» **Texte cité**:
▬▬▬
J’ai recommandé Faudemer à des clients. Je croyais à son projet NFT. Je me sens complice maintenant. C’est ça le pire.
Ces témoignages ne sont pas isolés. Ils traduisent un mélange complexe de déception, de culpabilité et de silence.
M6, BFM, France Bleue, la presse lifestyle…
Et désormais Danny Khezzar (finaliste de Top Chef 2023) et ArtChrome Studio, un nouveau projet fondé en 2025 avec Vincent Faudemer.
Sur le site artchromestudio.com, on découvre une promesse : réunir « artistes, visionnaires et faiseurs d’avenir » dans une galerie et un studio de création. Le pitch semble familier : chrome, exclusivité, storytelling, luxe.
Et une fois encore, aucune mention des antécédents judiciaires de Faudemer, ni des affaires AlienX ou Bélouga.
Danny Khezzar y est présenté comme « associé artistique » du studio, figure médiatique censée légitimer le projet auprès d’un nouveau public.
On retrouve des codes similaires : esthétisation poussée, site propre et bien réalisé, image lisse et parfaite.
Trop peu de vérifications. Beaucoup de superlatifs. Plusieurs journalistes locaux ont reconnu avoir relayé ses projets sans enquête, séduits par l’image parfaite, les communiqués bien tournés et la promesse d’un “génie pop autodidacte”.
L’ascension de Faudemer s’est donc faite avec la complicité passive, voire même enthousiaste, de médias peu scrupuleux et peu regardant des informations qu’ils relayaient.
Ce qu’il faut retenir (et ne plus jamais oublier)
✔ Ce n’est pas à toi d’avoir honte quand tu t’es fait avoir.
✔ Plus un projet est flou mais bien présenté, plus il mérite d’être vérifié.
✔ Le storytelling peut être une arme. Entre de bonnes mains, il inspire. Entre de mauvaises, il manipule.
✔ Un bon marketing ne prouve rien.
▬▬▬
» **Données fournies**:
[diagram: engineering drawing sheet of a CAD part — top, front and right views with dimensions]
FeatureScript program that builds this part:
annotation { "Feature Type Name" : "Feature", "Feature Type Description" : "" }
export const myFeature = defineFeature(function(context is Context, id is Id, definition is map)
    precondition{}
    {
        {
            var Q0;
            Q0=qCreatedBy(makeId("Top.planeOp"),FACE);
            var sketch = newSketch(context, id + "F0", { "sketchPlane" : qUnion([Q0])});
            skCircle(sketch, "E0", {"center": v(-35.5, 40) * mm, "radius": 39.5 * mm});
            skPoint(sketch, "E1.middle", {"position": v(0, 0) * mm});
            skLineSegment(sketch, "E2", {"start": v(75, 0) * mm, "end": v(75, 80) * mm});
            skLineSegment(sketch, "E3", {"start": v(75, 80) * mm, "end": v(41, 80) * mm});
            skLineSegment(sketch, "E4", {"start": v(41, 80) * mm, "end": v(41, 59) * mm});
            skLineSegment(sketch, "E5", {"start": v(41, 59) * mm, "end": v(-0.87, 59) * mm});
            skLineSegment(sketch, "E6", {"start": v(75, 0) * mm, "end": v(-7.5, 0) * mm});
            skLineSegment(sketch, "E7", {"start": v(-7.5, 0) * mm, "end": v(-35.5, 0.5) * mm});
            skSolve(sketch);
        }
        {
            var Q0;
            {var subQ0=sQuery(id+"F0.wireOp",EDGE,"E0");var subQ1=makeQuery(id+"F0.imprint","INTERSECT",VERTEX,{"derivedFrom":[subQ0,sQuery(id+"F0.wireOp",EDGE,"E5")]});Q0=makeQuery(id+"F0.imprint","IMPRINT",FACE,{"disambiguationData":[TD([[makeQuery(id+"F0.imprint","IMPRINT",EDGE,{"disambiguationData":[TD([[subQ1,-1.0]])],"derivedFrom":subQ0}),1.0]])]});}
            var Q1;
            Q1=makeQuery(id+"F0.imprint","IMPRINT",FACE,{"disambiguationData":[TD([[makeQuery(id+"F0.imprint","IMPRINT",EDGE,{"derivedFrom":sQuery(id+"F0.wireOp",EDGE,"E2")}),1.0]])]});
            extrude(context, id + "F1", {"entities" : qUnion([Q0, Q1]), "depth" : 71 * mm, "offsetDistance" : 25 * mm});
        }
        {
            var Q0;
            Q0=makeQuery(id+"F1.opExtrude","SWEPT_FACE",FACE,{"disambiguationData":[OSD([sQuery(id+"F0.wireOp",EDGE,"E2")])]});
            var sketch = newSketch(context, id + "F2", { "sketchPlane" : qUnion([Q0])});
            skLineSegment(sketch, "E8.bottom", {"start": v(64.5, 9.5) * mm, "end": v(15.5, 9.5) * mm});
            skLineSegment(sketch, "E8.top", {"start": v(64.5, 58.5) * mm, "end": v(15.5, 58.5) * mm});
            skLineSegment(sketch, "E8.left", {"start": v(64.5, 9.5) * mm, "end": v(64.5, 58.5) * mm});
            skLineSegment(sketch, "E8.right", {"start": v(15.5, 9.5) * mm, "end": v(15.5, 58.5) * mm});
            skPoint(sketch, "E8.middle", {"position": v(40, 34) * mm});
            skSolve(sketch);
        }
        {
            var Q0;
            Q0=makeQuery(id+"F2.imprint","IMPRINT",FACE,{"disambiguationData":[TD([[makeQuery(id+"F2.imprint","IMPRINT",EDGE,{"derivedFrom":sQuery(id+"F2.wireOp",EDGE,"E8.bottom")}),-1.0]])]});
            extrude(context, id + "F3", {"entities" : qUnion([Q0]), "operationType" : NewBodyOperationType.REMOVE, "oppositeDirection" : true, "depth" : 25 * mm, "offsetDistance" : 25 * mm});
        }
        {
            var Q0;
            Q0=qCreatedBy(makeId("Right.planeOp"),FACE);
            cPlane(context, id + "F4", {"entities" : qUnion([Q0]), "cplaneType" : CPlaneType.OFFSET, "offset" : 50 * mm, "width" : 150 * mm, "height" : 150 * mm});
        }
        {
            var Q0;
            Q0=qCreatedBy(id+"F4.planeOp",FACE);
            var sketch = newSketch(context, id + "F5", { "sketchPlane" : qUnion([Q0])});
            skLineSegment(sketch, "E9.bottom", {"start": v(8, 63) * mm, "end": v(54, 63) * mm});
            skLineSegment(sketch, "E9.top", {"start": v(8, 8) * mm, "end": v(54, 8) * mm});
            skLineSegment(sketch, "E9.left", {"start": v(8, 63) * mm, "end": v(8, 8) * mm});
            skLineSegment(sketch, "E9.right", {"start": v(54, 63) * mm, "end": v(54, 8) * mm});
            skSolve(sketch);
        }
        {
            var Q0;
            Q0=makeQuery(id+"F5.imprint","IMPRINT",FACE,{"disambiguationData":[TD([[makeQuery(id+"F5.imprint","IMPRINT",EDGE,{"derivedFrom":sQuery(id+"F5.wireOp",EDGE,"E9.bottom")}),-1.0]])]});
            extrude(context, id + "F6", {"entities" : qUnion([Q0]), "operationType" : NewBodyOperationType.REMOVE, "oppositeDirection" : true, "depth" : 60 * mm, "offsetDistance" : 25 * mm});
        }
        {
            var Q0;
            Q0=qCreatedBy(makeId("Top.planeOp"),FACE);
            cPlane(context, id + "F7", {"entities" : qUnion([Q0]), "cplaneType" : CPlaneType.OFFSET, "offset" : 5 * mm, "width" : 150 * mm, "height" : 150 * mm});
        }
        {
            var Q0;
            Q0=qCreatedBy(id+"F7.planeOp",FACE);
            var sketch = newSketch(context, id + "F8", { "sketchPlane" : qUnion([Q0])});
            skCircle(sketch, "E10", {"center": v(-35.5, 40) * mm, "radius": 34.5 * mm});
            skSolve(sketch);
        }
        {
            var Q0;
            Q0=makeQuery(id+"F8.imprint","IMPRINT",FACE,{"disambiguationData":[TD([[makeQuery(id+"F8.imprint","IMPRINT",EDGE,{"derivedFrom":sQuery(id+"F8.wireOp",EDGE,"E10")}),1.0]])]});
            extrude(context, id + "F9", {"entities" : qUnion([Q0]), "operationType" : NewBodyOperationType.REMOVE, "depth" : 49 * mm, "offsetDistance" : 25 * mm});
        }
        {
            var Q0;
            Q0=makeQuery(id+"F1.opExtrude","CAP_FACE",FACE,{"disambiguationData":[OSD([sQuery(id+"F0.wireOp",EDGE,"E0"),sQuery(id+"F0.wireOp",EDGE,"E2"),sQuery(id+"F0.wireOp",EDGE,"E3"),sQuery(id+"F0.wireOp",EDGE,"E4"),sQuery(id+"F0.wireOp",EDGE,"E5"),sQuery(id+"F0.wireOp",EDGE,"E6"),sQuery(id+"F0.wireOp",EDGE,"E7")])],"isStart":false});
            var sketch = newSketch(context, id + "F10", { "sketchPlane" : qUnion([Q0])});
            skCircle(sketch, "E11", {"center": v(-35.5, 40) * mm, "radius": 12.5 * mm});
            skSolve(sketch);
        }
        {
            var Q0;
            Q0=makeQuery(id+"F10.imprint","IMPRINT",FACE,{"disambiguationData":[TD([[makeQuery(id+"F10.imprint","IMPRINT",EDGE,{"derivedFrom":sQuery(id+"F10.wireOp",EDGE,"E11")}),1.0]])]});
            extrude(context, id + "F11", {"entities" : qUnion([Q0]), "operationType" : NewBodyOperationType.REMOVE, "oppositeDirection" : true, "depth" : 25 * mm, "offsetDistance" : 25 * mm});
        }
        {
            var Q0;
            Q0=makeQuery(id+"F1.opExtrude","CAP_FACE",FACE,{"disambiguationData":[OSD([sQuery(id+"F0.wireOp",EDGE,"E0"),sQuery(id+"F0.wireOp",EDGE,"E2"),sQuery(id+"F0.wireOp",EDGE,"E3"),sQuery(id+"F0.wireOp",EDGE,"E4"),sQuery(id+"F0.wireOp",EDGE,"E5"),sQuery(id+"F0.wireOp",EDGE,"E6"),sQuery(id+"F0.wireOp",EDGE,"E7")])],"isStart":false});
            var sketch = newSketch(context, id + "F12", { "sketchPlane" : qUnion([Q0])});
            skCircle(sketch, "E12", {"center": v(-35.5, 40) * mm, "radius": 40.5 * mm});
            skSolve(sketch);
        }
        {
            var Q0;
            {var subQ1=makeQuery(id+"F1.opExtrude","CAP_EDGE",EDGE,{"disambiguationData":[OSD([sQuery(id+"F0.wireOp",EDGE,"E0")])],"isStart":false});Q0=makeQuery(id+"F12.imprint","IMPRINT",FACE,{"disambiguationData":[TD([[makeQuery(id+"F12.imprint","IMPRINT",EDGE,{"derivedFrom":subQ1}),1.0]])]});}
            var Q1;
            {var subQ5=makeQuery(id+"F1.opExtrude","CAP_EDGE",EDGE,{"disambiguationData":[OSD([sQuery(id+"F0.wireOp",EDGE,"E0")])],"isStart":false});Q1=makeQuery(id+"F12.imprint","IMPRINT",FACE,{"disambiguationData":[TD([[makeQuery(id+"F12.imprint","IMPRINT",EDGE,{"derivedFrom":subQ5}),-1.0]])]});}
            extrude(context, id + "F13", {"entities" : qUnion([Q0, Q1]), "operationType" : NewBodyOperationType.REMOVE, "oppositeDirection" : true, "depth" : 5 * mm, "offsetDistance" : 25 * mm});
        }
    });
▬▬▬
» **Objectif de l'exercice**:
Dans le texte sur Vincent Faudemer, comment Danny Khezzar est-il présenté au sein d'ArtChrome Studio ? Ces enregistrements ne sont d'aucune utilité ici.

» **Bonne réponse**:
Il y est présenté comme « associé artistique » du studio.